Circular economy views waste as resource: recover 95% metals, cut mining imports (India imports 95% copper).
- Informal sector: Low-tech, pollutes via Pb/Cd/Hg leaching into soil/water.
- Formal: Tech-driven (electrostatic separation), compliant but capacity-constrained.
- Key gap: Narrow EPR focus (Cu/Al/Au) ignores low-value chemistries (LFP batteries).
- Traceability via CPCB portal lags; GST-EPR unlink enables fake claims.
Analysis
Positive Impacts: Formal recycling (10-43% recent rise) recovers ₹9,350 Cr annually, creates 5 lakh jobs, cuts GHG by 80% vs. virgin mining. Reduces import dependence (critical minerals for EVs/batteries); Attero/Recykal scale via tech (AI sorting). Conference signals shift to “effective recovery,” common EPR portal pilots (plastics first).
Negative Impacts: 90% informal processing releases 1.5 lakh tonnes toxics/year, contaminating groundwater (Seelampur hotspots). Health: Worker cancers/respiratory issues; child labor prevalent. Environment: Landfills leach into 60% e-waste cities; biodiversity loss.
International Conventions and Agreements
- Basel Convention (1989, India 1992) bans hazardous waste transboundary movement; regulates e-waste as Annex VIII.
- Bamako Convention (Africa, influential) prohibits imports.
- Stockholm Convention targets POPs in e-waste (PBDEs).
- WEEE Directive (EU) mandates 85% collection; inspires global EPR.
- UN Minamata (Hg) curbs e-waste mercury. G20 Circular Economy Roadmap (2019) pushes India’s alignment; UNEP’s Step Initiative aids tech transfer.

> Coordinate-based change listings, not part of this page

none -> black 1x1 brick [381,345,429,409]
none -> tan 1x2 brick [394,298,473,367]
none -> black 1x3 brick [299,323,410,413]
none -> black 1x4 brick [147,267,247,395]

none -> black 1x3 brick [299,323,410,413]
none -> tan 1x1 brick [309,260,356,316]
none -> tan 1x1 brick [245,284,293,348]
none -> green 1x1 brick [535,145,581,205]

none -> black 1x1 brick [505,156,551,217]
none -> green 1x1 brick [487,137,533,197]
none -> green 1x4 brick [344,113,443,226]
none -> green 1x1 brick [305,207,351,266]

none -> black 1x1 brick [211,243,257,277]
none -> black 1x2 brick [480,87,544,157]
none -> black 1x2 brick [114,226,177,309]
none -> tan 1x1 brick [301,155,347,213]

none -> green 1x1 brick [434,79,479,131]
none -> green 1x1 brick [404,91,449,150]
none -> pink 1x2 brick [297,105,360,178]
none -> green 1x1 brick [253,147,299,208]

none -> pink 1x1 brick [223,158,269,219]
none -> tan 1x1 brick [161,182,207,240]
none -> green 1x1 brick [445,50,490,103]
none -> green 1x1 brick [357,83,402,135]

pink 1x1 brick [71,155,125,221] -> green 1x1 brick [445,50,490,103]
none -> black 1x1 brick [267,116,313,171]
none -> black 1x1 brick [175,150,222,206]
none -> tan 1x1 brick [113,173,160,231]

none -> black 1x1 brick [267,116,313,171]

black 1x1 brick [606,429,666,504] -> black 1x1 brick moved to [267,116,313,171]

- Bilateral Ties: Indo-EU clean tech pact for recycling R&D.
Indian Laws and Policies
- E-Waste (Management) Rules, 2022 (effective Apr 2023) expands to 100+ items, EPR recycling targets (60% by 2024-25, 80% 2029-30), PRO registration on CPCB portal. Bans informal; display recycling fee.
- Battery Waste Management Rules, 2022 EPR for Li-ion (thresholds: 5 kWh/yr).
- Hazardous Wastes Rules, 2016 prior authorization. Swachh Bharat mandates segregation; Economic Survey 2025-26 flags ₹51k Cr value.
- NGT orders inventorization; CPCB monitors 65 cities (60% e-waste).
Way Forward
Integrate informal sector via training/certification (MRAI model), ticket-based grievance redressal. Unified EPR portal across wastes; GST linkage for traceability. Expand scope to all minerals, differentiated pricing for batteries. Invest ₹50k Cr in 50+ formal plants (PLIs); public awareness via producer take-back (1M collection points). Dedicated nodal authority under NITI/CPCB for continuity. R&D: Hydrometallurgy for low-value chemistries; data disclosure mandates. State-level facilities (cover 17 gaps); circular hubs in 10 states (70% e-waste). Monitor via AI/blockchain; align with net-zero 2070.
India’s e-waste holds circular promise, but execution gaps demand urgent reform for sustainable recovery.